January 21, 2008—The American Society of Safety Engineers (ASSE) urges companies to start the new year by conducting a comprehensive safety, health, and environmental (SH&E) audit, which ASSE says is an important tool of a world-class safety program, contributing greatly to reducing on-the-job injuries and illnesses and protecting a company’s assets.
When conducting an SH&E audit, safety professionals should use a specific checklist or protocol that reflects internal conformance requirements, legal and regulatory compliance, and good industry- specific practice, notes ASSE. These tools will provide the basis for management decisions affecting the organization’s SH&E programs, and will identify loss leaders that impact a company’s bottom line and compliance gaps.

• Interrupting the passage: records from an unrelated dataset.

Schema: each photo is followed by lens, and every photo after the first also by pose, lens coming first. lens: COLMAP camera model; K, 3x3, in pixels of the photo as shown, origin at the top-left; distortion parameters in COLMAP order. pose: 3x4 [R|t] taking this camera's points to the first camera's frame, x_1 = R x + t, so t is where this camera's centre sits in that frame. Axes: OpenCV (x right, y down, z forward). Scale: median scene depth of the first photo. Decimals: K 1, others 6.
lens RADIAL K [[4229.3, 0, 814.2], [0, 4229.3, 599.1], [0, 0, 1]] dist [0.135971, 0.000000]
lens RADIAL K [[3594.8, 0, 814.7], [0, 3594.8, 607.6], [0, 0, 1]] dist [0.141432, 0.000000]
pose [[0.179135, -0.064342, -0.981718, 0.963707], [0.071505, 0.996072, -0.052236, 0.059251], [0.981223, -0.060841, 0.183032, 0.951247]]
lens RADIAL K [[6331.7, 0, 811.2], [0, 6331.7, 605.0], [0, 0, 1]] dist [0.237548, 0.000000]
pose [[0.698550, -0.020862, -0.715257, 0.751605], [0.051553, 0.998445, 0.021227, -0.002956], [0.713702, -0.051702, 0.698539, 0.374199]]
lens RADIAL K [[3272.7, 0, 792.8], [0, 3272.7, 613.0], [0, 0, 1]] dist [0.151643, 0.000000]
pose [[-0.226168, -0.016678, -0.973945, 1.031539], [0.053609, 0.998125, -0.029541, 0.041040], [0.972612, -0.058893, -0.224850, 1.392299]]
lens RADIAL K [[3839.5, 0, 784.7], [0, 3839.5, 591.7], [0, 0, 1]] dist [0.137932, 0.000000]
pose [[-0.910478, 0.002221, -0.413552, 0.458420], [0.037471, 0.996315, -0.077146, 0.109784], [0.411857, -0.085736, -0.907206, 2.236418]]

According to ASSE, a comprehensive SH&E audit process should include:
- reviewing the record of accidents, injuries, and illnesses sustained by employees since the previous audit;
- analyzing the resources devoted to identifying and controlling hazards, to employee training, and to safety motivation and recognition;
- ascertaining the extent to which various levels of management are actively involved in accident prevention;
- evaluating the results of physical inspections of the premises and observations of personnel performing operations that accident records show have been hazardous; and
- developing timely and effective corrective action plans to mitigate hazards identified during the audit in order to prevent reoccurrence.
The American National Standards Institute’s (ANSI) A10.39-1996 (R2005) standard Construction Safety and Health Audit Program, a standard which establishes an internal method of measuring safety and health program compliance, is a tool the construction industry uses for SH&E auditing.